The film has an almost conspiratorial quality. It helps to know who the important players are, to recognize Baez, Marianne Faithfull, Alan Price and Allen Ginsberg by sight as there are no identity tags to tell you who is who, which today is what any self-respecting PBS documentary demands.

The second disc starts out with a new documentary especially made for Criterion. Here, Pennebaker collaborates with Jim Desmond, Nick Doob and longtime partner Chris Hegedus. They look back on the early cinematic choices made by Pennebaker and how his distinctive style grew out of his interest in music and performance. Hegedus believes Dont Look Back is his best film, and that it not only reflects his love of music, but it required the evolution of film technology to be true to his vision of film as art.

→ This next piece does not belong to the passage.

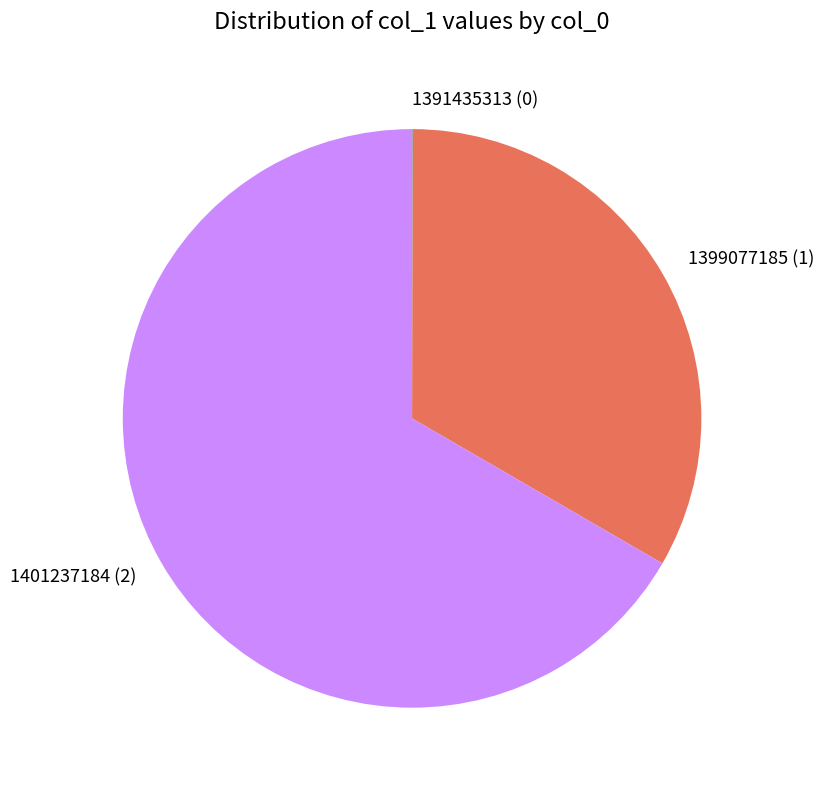

Which category has the biggest portion of the pie?

1401237184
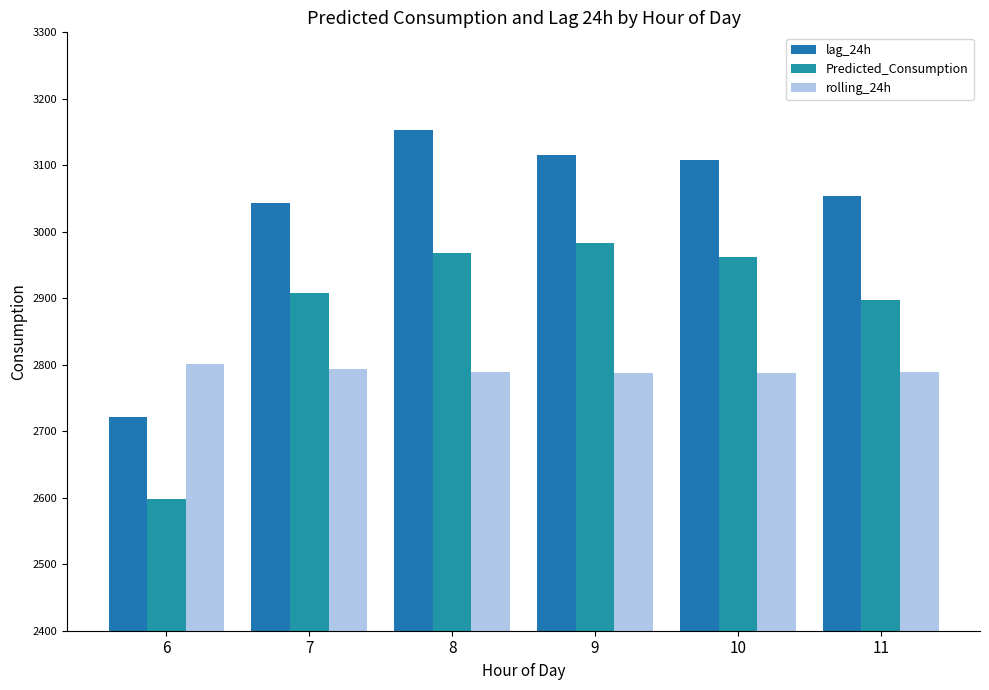

What is the spread (max minus min) of values at 8?

363.7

In his first film, 1953's Daybreak Express—included in this box set—he "found a piece of music he adored and built a film around it."

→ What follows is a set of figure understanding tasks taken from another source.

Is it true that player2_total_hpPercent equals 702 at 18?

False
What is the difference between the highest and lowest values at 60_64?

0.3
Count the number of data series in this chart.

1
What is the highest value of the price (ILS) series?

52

Pennebaker tells us he discovered that attentive "watching" was the key to his understanding how to make films. He was not interested in theatrical conceits. Pennebaker goes on to say, "Narration is the enemy of theater"—and, by inference, of documentary film. The discussion surrounding the making of Jane, his 1962 short film about Jane Fonda, is revealing. This film provided a template for Dont Look Back. It required similar structures, and was based on the ultimate trust between filmmaker and subject to maintain the truth in the story. After Dont Look Back, tour manager Neuwirth continued working with Pennebaker on other projects, the most notable being Monterey Pop (1968), which was also restored and presented in a 2002 Criterion Collection release.

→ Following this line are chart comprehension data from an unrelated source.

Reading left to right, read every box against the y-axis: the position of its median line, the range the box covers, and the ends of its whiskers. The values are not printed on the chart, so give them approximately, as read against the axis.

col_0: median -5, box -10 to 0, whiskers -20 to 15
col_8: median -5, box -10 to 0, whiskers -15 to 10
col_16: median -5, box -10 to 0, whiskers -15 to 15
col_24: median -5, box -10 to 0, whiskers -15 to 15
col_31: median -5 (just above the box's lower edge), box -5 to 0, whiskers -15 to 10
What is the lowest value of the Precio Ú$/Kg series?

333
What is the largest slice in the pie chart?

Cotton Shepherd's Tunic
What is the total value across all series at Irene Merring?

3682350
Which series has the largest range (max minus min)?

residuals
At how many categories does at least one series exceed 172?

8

While there is plenty of music to delight any fan in both the film and the outtakes included here, Pennebaker reminds us that Dont Look Back is not a concert film. He realized early on, "This is not a singer I am going to make a promotional film about. This is a poet. I'd like to see what a poet is like in real life." As a poet, Dylan attracted the interest of other poets. In a new interview for this collection, fellow musician/poet Patti Smith talks about the impact both Dylan and Dont Look Back had on her as a young, struggling artist in New York. She "related to everything he did, his magnetism and sexual energy. He was nobody's patsy." She "loved everything about Dylan and Dont Look Back." She also had what sounded like a girlhood crush on Neuwirth, who, in addition to being tour manager, was a talented, charming musician in his own right.

All the new material is shot in color; the interviews are straightforward and pack a lot of information into a short span of time. The most poignant thing for this viewer was seeing these master creators and collaborators—cultural icons like Pennebaker and Smith—as they appear today, looking like the senior citizens they have become, gray hair, jowls and all. It is a road everyone who lives long enough must walk. But in films made with the audacity and humanity of Dont Look Back, we can revisit a place and time that reaffirms where we've been in order to gain insight to where we are going.

 

Cynthia Close is the former president of Documentary Educational Resources. She currently resides in Burlington, Vermont, where she consults on the business of film and serves on the advisory board of the Vermont International Film Festival.